#### Task to carry out:
From the text about kids' birthday parties, write out word for word the passage beginning at "We probably should" and ending after "fun. I think.".

#### Text block:
--*--
As my little dudes get older, I’m finding that birthday parties are becoming a lot less hassle, but a lot more worrying. I mean, when the little dudes were, well, little, they mostly had birthday parties at home. They were productions over which I and my wife, known to some as She Who Loves A Good Party, labored for weeks and, sometimes, months to make sure it was just right.

And, of course, by just right I mean that it was something the adults could enjoy while the little dudes completely ignored everything we’d set up and played off in the corner of the yard.

We probably should have expected this sort of thing considering how we managed the first birthday of all our little dudes. See, we figured that babies that young really couldn’t enjoy the party. Adults, however, could. So we decided to throw a keg party with actual keg.

What? Don’t you judge me. It was fun. I think.

No, I’m pretty sure it was fun. A couple of months after each party pictures started arriving in the mail in plain brown envelopes. I’m pretty sure it looked like we were having fun. Although the inclusion of a whip sort of cast that into doubt.

Anyway.

As the little dudes aged, we started planning the elaborate parties. At one point, I know we even rented a bouncy house and hired a clown who also made drawings of the kids. And, yes, in retrospect, I do understand that was going a little overboard. I think we’ve sort of calmed down.
--*--
Data entries
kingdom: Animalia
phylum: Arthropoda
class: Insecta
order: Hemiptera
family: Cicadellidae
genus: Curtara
--*--
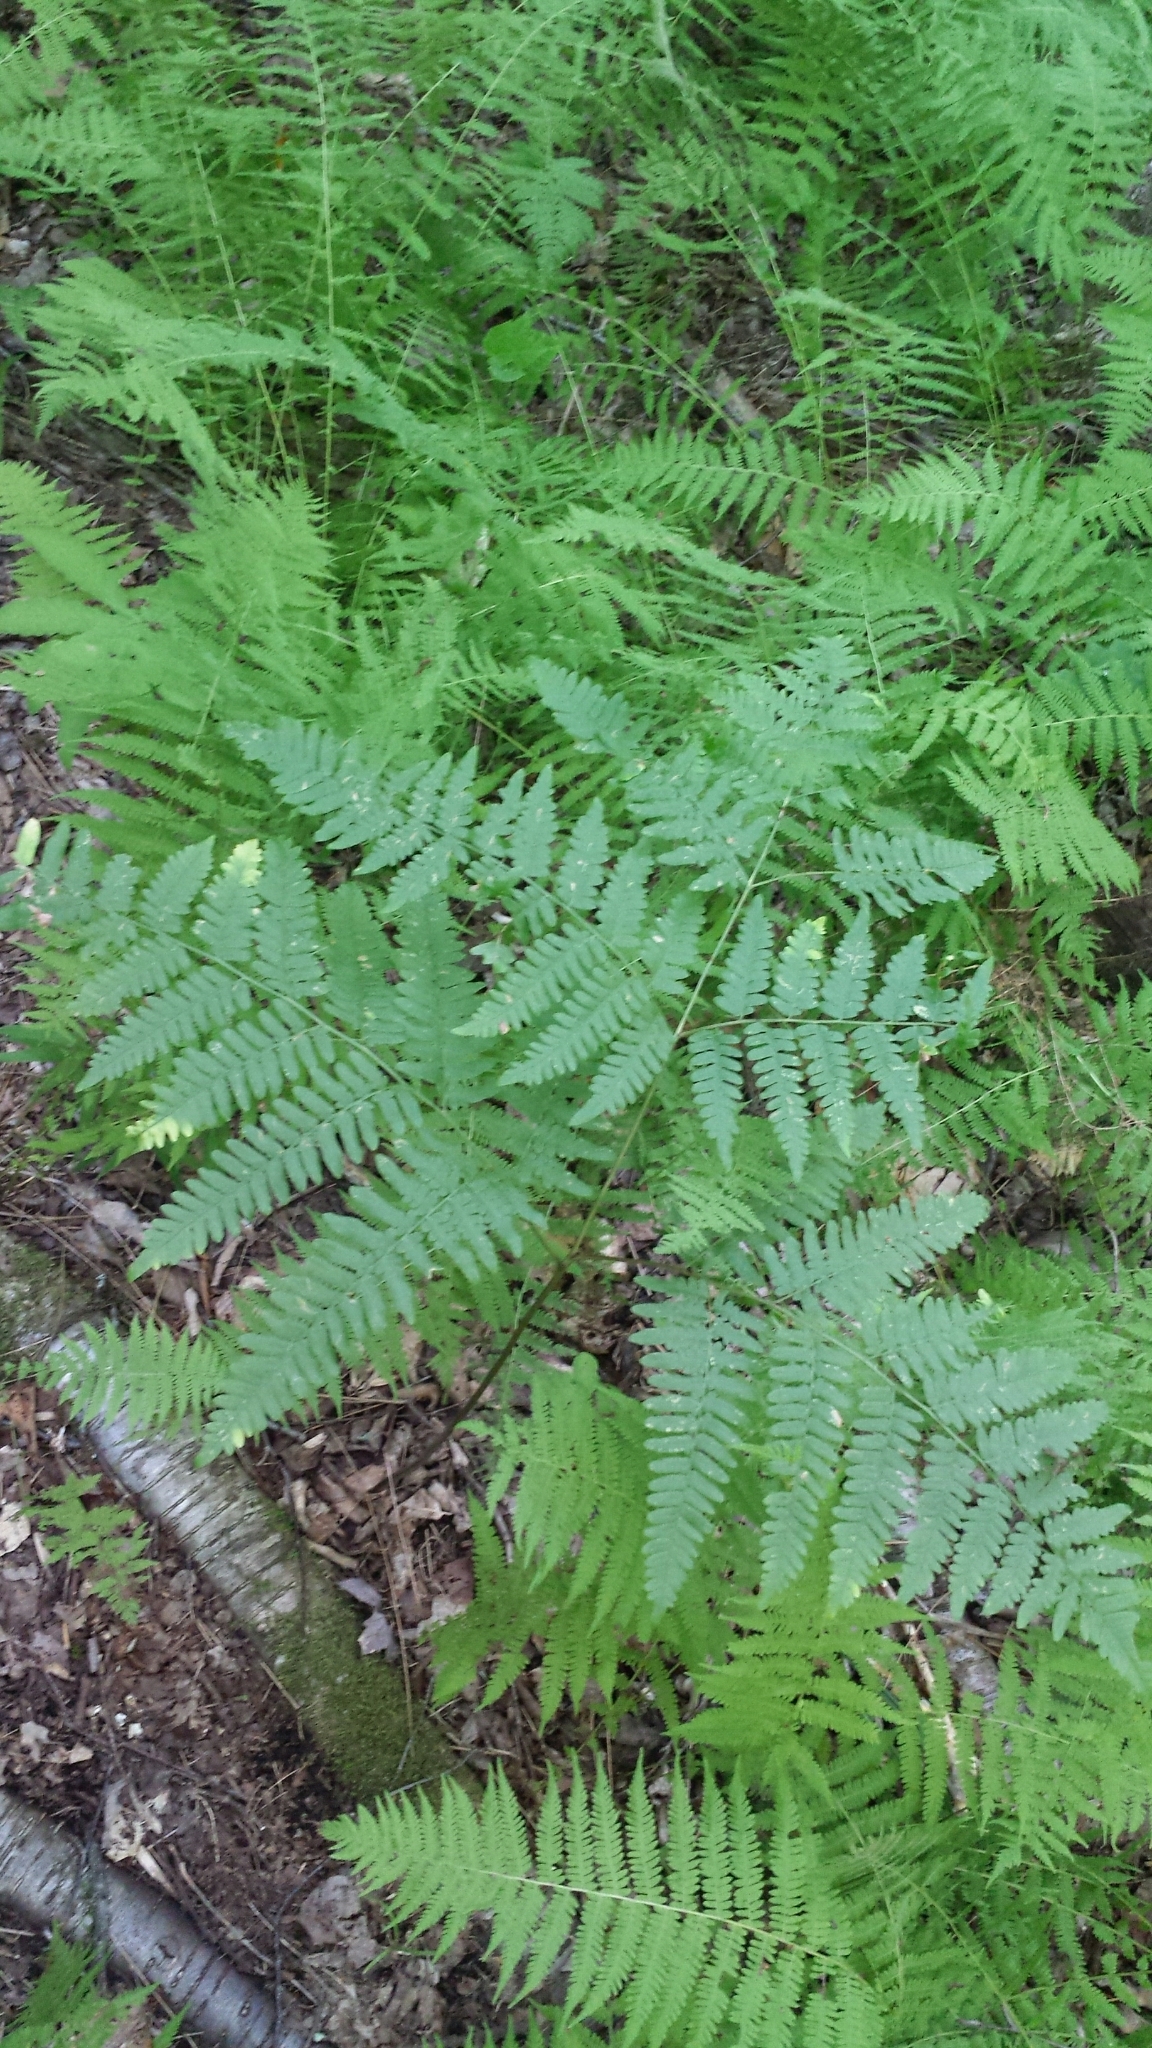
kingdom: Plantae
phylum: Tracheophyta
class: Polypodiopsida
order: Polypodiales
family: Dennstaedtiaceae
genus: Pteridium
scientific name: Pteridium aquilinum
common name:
--*--
#### Written solution:
We probably should have expected this sort of thing considering how we managed the first birthday of all our little dudes. See, we figured that babies that young really couldn’t enjoy the party. Adults, however, could. So we decided to throw a keg party with actual keg.

What? Don’t you judge me. It was fun. I think.